234 Cal. App. 4th 488
Cal. Ct. App.2015Background
- In 2007 City proposed a storm drain replacement at 7435 Via Rialto in La Jolla; biological and geotechnical studies were prepared showing some sensitive vegetation impacts.
- After a 2009/2010 storm failure undermined slopes below homes, City performed emergency storm drain repairs in January–May 2010 under a CEQA statutory emergency exemption and issued an emergency coastal permit conditioned on later applying for regular permits.
- City completed the emergency repairs (pipe replacement, headwall, shotcrete, etc.) and later (2011) prepared a revegetation/restoration plan to restore the slope with native species; City issued a Notice of Exemption (NOE) for the revegetation and then granted regular coastal/site development permits.
- CREED-21 appealed the exemption and filed a CEQA petition challenging the project exemptions, arguing the CEQA baseline should be pre‑2007 conditions, that the emergency exemption was improperly insulated from review, that the revegetation was not exempt, and that City denied due process by not timely providing an Initial Study requested under the CPRA; CREED also sought refund of appeal fees.
- The trial court granted CREED's petition, voided the permits, found no exemption applied, and ordered injunctive relief; City appealed.
Issues
| Issue | Plaintiff's Argument | Defendant's Argument | Held |
|---|---|---|---|
| Proper CEQA baseline for revegetation | Baseline should be 2007 (pre‑emergency) because environmental review for the original storm drain project began then | Baseline is post‑2010 (after emergency work) because the emergency repair was exempt and changed the site conditions | Baseline is post‑2010; trial court erred in using 2007 baseline |
| Standing to challenge 2010 emergency exemption | CREED could challenge the emergency work now, at permitting stage | CREED failed to timely challenge the emergency exemption and may not collaterally attack it later | CREED lacked standing to challenge the 2010 emergency exemption; may only challenge the revegetation exemption |
| Whether revegetation was exempt from CEQA | Revegetation could have significant impacts; should be studied against pre‑emergency baseline | Revegetation is categorically or commonly exempt (15061(b)(3)); it improves post‑repair bare/non‑native site | Substantial evidence supports City’s use of the common‑sense exemption (15061(b)(3)); revegetation not a significant adverse change |
| Unusual‑circumstances exception to exemption | Site’s steep slopes and past repair history make the exemption inapplicable; reasonable possibility of significant effect | CREED offered no substantial evidence of unusual circumstances or a reasonable possibility of significant impact | CREED failed to carry burden to show unusual circumstances or reasonable possibility of significant impact |
| Due process / CPRA nondisclosure of Initial Study | City’s failure to produce the Initial Study before the appeal hearing denied a fair hearing | CREED got notice and opportunity to be heard; staff testified to conclusions at hearing | No due‑process violation; lack of that single document did not prejudice CREED |
| Appeal fee authorization | Fee was unauthorized under San Diego code | Fee is an ordinary processing fee authorized by ordinance | Trial court correctly found City did not prove the fee was authorized and ordered refund |
Key Cases Cited
- Mountain Lion Foundation v. Fish & Game Com., 16 Cal.4th 105 (Cal. 1997) (CEQA interpreted to afford fullest protection to environment)

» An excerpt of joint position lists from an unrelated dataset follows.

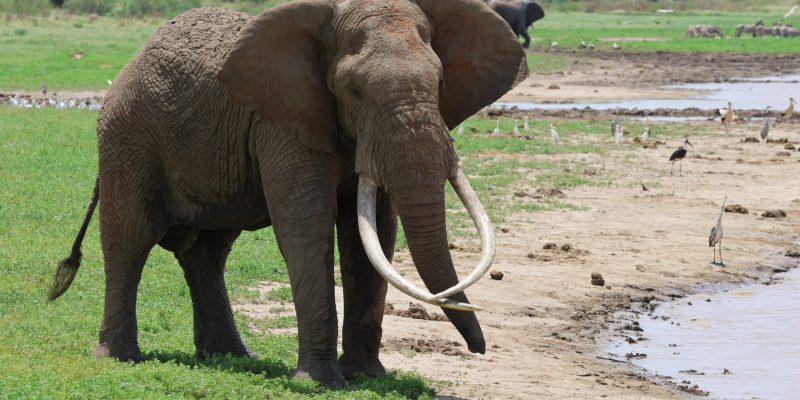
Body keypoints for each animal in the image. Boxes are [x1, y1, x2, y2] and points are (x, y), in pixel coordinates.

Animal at [48, 0, 527, 389]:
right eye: (353, 91)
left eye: (441, 81)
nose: (479, 349)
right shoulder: (282, 121)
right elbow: (305, 227)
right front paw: (322, 382)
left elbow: (374, 234)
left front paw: (368, 377)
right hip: (128, 137)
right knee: (131, 237)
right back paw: (120, 357)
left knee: (208, 252)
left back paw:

- Muzzy Ranch Co. v. Solano County Airport Land Use Com., 41 Cal.4th 372 (Cal. 2007) (standards of review in CEQA mandamus proceedings)
- Communities for a Better Environment v. South Coast Air Quality Management Dist., 48 Cal.4th 310 (Cal. 2010) (baseline and need to compare existing conditions to project effects)
- San Lorenzo Valley Community Advocates v. San Lorenzo Valley Unified School Dist., 139 Cal.App.4th 1356 (Cal. Ct. App. 2006) (agency exemption determinations reviewed for substantial evidence; legal questions de novo)
- Davidon Homes v. City of San Jose, 54 Cal.App.4th 106 (Cal. Ct. App. 1997) (purpose and scope of the common‑sense exemption)
- Western Mun. Water Dist. v. Superior Court, 187 Cal.App.3d 1104 (Cal. Ct. App. 1986) (emergency exemption provides escape from EIR requirement)
- Apartment Assn. of Greater Los Angeles v. City of Los Angeles, 90 Cal.App.4th 1162 (Cal. Ct. App. 2001) (distinguishing contexts for CEQA challenges)
Decision: Affirmed in part (appeal fee refund), reversed in part (vacating writ and injunction as to CEQA issues), remanded with directions; City recovers costs on appeal.